| Given instruction 1 |
In the dating advice thread, how far into the relationship did the man introduce the original poster to his family?
| Given instruction 2 |
Please continue the dating advice thread from where it stops.

| Selected passage |
Start

I have been dating this man for one year. I feel some very intense feelings for him and would definitely go as far as to say I love him. I am confused as to how he feels... He treats me great, has sweet nicknames for me ("sweetheart"...), and seems genuinely concerned that I'm always comfortable/happy/etc. He even introduced me to his family about 3-4 months in. My problem is this, he does not say he loves me, nor does he feel comfortable talking about how he feels about me. I feel he does although I'm conflicted because if you love someone you would want them to know right?? Any advice or thoughts would so be appreciated! Thanks :)

Posted

Can you tell us more about the situation?

 

- how often do u see each other?

 

- How close are you so far? Are u very close, t ell each other everything, are you best friends?

 

 

 

I would say, if you are around a person a few days a week, and fully know them, that he should know by now that he loves you.

 

 

Of course, he may love u but not be able to understand it fully himself, so do not write off your relationship with him based on the opinions of love shack!.

End

| Information supplied |

Start

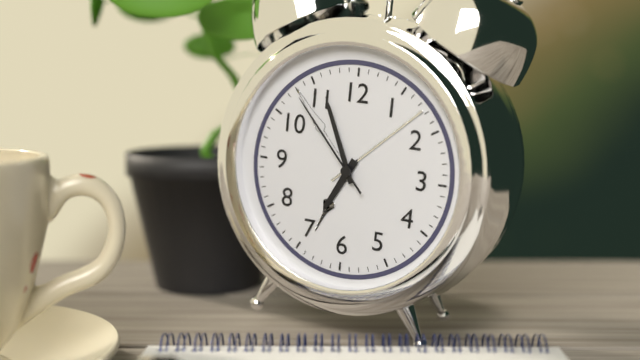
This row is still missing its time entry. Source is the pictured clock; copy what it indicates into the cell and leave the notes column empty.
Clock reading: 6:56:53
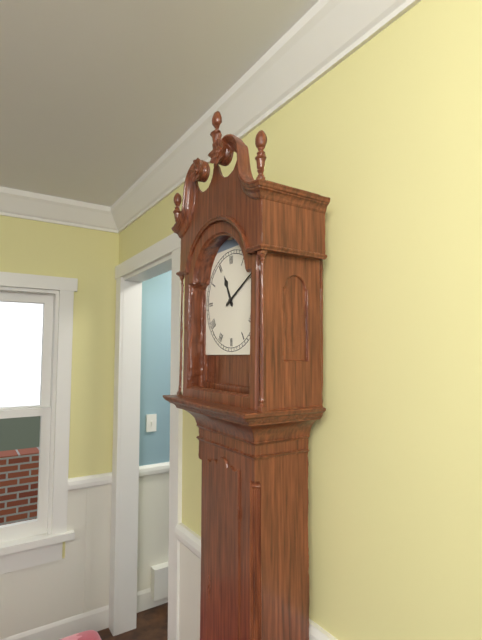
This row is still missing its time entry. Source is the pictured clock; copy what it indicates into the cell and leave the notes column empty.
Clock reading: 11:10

End

| Result 1 |
About 3-4 months in.

| Result 2 |
People on love shack have no idea how he r eallty feels, however, MOST MEN will KNOW by 1 year, if they are in love.

 

 

If your boyfriend is not in love now, it is likely he never will be HOWEVER; there may be a chance he does already love you

 

OR, some people just take much longer to build the love. You could be the MINORITY of couples who are taking longer than usual.

 

 

 

 

I will re hash , though

 

- MOST guys know after 1 year.

 

- if a guy knows a girl very well, and does not love them after a year, it most likely will not result in true, romantcic love

 

- although, there are the chances that: he already loves y and does not know what to make of it

 

- has some personal barriars to love, and therefore it is taking longer than usual to fall inj love with u.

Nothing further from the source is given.